So far we have seen the same issue on two servers we have upgraded to BOA-2.0.6-dev for unrelated reasons. One is our own hosted instance with Debian Squeeze and another is remotely managed on Ubuntu Lucid (Linode). This means that the issue is not OS specific, but directly related to the MariaDB-5.5.29 release, which is rather a must-have because of serious security issues fixed.

The problem is mysterious, because MariaDB logs just cryptic/dummy errors, and only when visiting some URLs - on the hosted instance it was just the site's homepage, while *all* other URLs worked fine, and on the remotely managed instance there are some "random" URLs affected on a few sites, like /admin/content.

Feb 10 12:28:59 aegir mysqld: 130210 12:28:59 [Warning] Aborted connection 26545 to db: 'foobar' user: 'foobar' host: 'localhost' (Unknown error)
Feb 10 12:41:32 aegir mysqld: 130210 12:41:32 [Warning] Aborted connection 27647 to db: 'foobar' user: 'foobar' host: 'localhost' (Unknown error)
Feb 10 13:02:47 aegir mysqld: 130210 13:02:47 [Warning] Aborted connection 29378 to db: 'foobar' user: 'foobar' host: 'localhost' (Unknown error)
Feb 10 13:07:22 aegir mysqld: 130210 13:07:22 [Warning] Aborted connection 29739 to db: 'foobar' user: 'foobar' host: 'localhost' (Unknown error)
Feb 10 13:11:11 aegir mysqld: 130210 13:11:11 [Warning] Aborted connection 30079 to db: 'foobar' user: 'foobar' host: 'localhost' (Unknown error)
Feb 10 13:18:51 aegir mysqld: 130210 13:18:51 [Warning] Aborted connection 30413 to db: 'foobar' user: 'foobar' host: 'localhost' (Unknown error)
Feb 10 13:24:48 aegir mysqld: 130210 13:24:48 [Warning] Aborted connection 30604 to db: 'foobar' user: 'foobar' host: 'localhost' (Unknown error)

Furthermore, the error is not consistent/permanent. It disappears completely after `service mysql restart`. Then comes back, or not. On the hosted instance it disappeared and was seen only once (during php-fpm restart) in the last 48 hours, while on the remotely managed instance it still appears on a few sites and only a few "random" URLs, also after a few mysql restarts and system reboot.

Worse yet, the remotely managed Linode crashed a few hours after the upgrade last night and the filesystem went into read-only state, required "Reboot into Rescue Mode", fsck etc. It is still not confirmed if the crash was related to those MariaDB-5.5.29 issues or it was just some coincidence and upstream (SAN) issues related, but it did happen a few hours after the upgrade.

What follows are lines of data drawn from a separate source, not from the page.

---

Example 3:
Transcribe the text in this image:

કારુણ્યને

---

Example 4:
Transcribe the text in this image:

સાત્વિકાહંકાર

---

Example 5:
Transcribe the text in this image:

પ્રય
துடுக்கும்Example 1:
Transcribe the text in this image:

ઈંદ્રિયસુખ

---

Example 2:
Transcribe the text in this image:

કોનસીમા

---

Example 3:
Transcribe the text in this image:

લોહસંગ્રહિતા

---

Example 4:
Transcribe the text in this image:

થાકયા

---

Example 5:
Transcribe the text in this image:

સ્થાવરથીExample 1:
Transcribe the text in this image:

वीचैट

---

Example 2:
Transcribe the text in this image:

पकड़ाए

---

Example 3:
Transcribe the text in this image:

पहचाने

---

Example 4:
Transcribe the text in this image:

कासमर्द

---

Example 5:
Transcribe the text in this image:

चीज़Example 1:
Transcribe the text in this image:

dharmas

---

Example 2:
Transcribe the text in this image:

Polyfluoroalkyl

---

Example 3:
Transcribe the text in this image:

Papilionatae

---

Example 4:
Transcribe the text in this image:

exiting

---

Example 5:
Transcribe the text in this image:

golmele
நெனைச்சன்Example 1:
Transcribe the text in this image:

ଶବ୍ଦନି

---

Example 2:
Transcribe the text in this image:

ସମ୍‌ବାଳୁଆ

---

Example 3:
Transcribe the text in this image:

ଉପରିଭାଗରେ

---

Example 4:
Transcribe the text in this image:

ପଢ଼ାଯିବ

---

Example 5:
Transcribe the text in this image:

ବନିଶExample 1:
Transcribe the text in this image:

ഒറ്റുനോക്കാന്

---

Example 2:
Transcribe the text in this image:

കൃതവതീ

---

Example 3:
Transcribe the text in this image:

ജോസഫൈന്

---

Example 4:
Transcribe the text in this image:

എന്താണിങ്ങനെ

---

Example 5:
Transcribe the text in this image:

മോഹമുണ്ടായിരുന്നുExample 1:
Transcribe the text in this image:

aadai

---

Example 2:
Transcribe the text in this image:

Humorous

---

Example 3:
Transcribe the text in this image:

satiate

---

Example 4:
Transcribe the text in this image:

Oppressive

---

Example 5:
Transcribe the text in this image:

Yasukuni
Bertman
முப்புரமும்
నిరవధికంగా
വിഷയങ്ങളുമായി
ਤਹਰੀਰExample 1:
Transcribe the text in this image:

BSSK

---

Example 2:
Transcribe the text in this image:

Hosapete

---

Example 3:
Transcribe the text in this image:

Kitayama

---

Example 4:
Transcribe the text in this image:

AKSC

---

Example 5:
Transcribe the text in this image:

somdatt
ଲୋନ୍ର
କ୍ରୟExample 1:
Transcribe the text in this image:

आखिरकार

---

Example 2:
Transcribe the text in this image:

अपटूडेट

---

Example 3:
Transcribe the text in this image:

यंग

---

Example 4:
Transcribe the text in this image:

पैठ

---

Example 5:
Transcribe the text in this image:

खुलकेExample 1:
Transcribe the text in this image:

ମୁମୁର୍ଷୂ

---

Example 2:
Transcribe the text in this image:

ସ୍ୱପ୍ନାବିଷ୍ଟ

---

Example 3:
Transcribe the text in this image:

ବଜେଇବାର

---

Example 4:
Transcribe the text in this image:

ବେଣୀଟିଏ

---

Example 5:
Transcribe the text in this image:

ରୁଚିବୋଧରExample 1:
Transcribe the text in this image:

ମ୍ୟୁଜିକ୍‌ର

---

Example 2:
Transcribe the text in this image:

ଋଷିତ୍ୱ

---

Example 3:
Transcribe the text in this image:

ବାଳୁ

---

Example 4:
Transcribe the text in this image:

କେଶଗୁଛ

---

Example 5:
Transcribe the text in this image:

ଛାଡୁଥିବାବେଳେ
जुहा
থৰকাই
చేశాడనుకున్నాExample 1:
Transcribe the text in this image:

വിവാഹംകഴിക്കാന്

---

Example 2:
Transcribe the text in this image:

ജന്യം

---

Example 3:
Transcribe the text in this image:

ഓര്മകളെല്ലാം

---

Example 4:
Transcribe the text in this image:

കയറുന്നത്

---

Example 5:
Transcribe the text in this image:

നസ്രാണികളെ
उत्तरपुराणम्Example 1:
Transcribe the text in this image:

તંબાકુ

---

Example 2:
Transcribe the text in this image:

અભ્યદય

Since the problem is still mysterious and quite random, so it is not really possible to reproduce it, I'm marking this as major and not critical, but it is still serious enough to be a BOA release blocker, because release would obviously result in more systems affected without any immediate fix or workaround.

Comments

deancrabb’s picture

Hi,

I'm the Linode user in this case. I did confirm with Linode, not a SAN problem. Their response "We do not use SAN, all of our storage is local, on the host, so we can certainly confirm it is not a SAN issue." Given you've had another reported instance I'd be leaning towards it not being related.

These are the first log of errors I had appear on the console when I logged in after all our sites went down.
http://screencast.com/t/9uoE220L

I also got this strange error when attempting to restart PHP after I'd completed the fsck and rebooted the server. Sites were still down at this point. Is this somehow consistent with the localhost issues related above?
http://screencast.com/t/4rxKZWuAl3sY

Here is another screenshot that may help
http://screencast.com/t/nMcju4q6O

We also have New Relic running on the server so I'm happy to give you the login to that, if it assists in getting a deeper look into the issue.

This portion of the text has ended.